====== Material for this exercise ======
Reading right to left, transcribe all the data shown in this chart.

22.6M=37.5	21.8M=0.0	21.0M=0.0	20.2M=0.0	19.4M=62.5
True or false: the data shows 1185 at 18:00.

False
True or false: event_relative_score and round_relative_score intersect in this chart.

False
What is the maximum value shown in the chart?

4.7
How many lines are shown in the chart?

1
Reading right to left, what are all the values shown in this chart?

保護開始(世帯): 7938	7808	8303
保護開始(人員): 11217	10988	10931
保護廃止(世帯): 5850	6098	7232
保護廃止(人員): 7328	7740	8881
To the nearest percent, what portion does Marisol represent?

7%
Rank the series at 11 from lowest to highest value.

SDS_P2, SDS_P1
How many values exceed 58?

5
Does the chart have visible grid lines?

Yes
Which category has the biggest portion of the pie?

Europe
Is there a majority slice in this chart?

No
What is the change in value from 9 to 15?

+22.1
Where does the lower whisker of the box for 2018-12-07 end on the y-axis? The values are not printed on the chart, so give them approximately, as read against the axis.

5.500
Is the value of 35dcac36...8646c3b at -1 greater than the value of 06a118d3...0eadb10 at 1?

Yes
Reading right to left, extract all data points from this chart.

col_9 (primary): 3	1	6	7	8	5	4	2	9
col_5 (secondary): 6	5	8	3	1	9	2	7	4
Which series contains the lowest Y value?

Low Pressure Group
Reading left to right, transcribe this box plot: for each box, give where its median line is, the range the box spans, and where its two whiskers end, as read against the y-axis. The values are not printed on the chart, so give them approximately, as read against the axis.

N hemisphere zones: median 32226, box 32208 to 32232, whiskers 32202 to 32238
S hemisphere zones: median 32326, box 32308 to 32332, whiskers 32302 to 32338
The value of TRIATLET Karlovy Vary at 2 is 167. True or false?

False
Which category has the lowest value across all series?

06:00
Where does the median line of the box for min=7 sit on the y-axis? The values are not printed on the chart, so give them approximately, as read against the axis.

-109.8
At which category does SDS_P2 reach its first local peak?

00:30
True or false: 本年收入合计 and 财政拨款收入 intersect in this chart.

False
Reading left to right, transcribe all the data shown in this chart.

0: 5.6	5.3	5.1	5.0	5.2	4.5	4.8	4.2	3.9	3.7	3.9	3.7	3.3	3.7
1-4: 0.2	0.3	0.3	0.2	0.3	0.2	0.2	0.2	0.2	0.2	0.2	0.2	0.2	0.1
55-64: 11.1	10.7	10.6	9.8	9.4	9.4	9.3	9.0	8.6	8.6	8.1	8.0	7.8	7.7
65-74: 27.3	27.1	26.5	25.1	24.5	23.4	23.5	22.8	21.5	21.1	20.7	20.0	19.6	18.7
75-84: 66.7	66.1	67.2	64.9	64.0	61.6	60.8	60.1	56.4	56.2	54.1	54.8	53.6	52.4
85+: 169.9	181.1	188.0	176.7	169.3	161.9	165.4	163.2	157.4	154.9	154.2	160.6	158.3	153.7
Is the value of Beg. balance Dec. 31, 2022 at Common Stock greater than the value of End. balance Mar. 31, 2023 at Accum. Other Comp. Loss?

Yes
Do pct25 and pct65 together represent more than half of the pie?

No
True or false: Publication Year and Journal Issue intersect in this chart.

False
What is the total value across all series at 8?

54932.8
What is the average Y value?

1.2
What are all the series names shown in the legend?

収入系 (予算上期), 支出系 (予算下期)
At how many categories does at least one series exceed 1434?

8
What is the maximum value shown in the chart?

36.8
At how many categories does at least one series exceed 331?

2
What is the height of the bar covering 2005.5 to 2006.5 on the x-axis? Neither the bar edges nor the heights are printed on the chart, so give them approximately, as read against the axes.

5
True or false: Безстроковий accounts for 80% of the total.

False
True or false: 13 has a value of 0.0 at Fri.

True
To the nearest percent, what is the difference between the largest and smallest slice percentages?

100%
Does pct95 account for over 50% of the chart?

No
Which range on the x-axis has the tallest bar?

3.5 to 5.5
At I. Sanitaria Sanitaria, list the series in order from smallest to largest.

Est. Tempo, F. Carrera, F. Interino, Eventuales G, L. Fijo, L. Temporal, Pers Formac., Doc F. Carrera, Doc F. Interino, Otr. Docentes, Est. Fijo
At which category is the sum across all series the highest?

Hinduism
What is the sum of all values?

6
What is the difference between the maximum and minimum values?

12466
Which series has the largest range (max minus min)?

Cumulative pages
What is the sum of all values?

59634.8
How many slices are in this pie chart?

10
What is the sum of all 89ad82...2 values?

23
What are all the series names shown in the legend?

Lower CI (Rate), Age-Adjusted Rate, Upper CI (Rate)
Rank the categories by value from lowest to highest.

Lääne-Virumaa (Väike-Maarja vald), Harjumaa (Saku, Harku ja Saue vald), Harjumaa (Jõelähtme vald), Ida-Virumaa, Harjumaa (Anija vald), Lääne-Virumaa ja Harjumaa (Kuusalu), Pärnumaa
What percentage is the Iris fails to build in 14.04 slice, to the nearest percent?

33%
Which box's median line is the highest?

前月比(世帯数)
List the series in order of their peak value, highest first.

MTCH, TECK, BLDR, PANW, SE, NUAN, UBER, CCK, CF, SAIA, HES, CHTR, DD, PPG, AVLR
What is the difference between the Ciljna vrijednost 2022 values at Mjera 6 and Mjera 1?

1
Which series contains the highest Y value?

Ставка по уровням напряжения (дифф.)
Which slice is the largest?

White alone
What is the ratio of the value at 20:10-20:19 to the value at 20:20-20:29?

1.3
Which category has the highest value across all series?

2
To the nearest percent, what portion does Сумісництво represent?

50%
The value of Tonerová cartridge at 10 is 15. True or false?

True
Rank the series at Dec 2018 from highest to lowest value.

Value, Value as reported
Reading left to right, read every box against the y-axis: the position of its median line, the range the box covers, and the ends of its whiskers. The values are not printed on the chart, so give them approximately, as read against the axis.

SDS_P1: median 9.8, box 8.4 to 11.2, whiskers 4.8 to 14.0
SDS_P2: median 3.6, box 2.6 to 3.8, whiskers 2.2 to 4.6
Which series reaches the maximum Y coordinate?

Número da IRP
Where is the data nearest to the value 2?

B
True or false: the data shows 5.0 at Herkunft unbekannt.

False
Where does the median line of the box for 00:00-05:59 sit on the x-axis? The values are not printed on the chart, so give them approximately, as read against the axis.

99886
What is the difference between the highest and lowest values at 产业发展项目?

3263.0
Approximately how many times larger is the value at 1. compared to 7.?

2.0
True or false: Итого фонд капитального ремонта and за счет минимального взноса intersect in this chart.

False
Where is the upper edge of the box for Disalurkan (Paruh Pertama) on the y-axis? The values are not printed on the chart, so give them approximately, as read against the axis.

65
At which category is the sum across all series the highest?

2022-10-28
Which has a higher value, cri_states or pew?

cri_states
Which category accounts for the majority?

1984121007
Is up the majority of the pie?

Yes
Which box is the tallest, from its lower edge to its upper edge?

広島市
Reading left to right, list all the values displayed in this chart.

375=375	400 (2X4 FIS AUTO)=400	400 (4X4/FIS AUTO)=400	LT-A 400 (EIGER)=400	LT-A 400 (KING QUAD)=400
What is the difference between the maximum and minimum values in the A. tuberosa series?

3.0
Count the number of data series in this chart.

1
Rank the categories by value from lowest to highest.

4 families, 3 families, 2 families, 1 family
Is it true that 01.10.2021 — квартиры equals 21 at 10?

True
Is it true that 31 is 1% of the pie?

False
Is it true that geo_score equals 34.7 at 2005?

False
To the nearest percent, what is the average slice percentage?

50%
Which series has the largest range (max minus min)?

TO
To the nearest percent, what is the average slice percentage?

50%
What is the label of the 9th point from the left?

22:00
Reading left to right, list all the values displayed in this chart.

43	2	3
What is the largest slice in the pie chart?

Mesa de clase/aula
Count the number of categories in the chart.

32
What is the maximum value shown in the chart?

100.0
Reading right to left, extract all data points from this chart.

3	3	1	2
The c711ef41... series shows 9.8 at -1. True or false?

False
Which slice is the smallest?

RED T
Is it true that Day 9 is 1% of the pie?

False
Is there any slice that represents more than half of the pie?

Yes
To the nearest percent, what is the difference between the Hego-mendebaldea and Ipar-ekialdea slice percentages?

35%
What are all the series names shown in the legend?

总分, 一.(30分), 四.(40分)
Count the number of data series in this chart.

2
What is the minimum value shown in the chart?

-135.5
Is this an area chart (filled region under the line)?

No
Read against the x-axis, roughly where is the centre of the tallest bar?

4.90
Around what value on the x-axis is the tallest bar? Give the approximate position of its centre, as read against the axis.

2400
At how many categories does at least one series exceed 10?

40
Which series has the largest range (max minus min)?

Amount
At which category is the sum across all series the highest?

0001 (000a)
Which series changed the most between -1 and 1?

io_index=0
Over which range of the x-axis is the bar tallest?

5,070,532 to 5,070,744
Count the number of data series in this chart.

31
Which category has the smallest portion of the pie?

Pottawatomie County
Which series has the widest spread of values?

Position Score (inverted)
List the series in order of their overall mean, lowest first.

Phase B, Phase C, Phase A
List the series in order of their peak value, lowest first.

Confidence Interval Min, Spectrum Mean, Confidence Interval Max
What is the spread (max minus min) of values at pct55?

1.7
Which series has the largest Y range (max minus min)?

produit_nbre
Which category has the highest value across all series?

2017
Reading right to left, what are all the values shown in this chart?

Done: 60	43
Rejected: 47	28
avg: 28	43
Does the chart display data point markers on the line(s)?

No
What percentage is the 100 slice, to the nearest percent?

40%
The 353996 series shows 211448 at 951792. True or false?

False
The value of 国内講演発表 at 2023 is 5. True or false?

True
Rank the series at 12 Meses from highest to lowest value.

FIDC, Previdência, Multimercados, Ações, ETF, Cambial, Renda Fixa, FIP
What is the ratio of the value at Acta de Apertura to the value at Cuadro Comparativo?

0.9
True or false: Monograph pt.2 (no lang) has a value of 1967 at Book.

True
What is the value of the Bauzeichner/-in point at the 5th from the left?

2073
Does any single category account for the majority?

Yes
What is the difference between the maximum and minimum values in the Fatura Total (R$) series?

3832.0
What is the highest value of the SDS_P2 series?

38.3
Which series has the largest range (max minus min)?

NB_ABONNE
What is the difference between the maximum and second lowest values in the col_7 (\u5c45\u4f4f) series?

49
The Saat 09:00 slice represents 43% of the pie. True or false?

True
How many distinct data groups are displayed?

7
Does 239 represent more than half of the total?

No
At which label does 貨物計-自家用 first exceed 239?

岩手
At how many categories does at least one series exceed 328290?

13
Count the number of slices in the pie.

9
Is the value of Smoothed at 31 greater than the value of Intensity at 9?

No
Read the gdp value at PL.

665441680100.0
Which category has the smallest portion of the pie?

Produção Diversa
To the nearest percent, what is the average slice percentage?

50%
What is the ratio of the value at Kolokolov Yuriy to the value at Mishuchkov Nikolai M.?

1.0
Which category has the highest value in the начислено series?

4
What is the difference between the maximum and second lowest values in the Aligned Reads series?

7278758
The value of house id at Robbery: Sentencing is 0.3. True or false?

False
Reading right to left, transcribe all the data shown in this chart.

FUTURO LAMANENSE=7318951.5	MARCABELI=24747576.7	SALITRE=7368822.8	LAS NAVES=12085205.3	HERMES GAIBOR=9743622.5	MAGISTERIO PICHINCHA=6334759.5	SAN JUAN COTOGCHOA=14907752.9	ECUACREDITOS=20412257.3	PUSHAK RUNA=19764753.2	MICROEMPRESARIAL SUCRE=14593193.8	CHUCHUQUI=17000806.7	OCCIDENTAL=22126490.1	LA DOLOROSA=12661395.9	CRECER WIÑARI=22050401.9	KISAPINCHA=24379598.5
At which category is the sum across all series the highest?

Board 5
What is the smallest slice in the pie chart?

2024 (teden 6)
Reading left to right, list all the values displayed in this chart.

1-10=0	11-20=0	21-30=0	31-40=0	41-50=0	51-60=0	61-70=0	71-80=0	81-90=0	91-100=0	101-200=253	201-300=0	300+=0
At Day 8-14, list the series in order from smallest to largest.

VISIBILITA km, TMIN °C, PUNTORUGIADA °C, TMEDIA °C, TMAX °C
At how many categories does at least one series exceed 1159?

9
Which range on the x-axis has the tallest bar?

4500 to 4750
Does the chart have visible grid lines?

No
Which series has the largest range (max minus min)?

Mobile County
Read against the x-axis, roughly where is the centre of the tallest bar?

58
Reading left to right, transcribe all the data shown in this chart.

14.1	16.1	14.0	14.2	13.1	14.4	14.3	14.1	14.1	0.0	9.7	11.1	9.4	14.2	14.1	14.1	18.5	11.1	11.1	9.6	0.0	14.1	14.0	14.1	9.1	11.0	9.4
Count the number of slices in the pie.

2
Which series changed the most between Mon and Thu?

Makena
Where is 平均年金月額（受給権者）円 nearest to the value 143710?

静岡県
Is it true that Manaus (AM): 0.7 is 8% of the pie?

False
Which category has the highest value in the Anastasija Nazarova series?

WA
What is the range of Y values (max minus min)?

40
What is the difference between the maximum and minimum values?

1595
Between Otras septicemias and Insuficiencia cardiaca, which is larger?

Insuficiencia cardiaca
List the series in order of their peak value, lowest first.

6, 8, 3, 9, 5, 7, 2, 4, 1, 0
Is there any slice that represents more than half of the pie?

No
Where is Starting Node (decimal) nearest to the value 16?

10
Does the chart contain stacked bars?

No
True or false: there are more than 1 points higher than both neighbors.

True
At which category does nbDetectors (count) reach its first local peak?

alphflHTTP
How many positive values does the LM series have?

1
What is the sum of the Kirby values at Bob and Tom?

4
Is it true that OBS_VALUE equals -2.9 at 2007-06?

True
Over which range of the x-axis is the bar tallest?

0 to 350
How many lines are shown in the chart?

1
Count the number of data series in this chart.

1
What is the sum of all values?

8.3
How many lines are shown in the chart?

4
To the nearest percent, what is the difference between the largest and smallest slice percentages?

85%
======
Task requirements »
Copy the rows above word for word, starting with the very first line and going on through the line that contains "True or false: event_relative_score", including that line.

Solution below »
Reading right to left, transcribe all the data shown in this chart.

22.6M=37.5	21.8M=0.0	21.0M=0.0	20.2M=0.0	19.4M=62.5
True or false: the data shows 1185 at 18:00.

False
True or false: event_relative_score and round_relative_score intersect in this chart.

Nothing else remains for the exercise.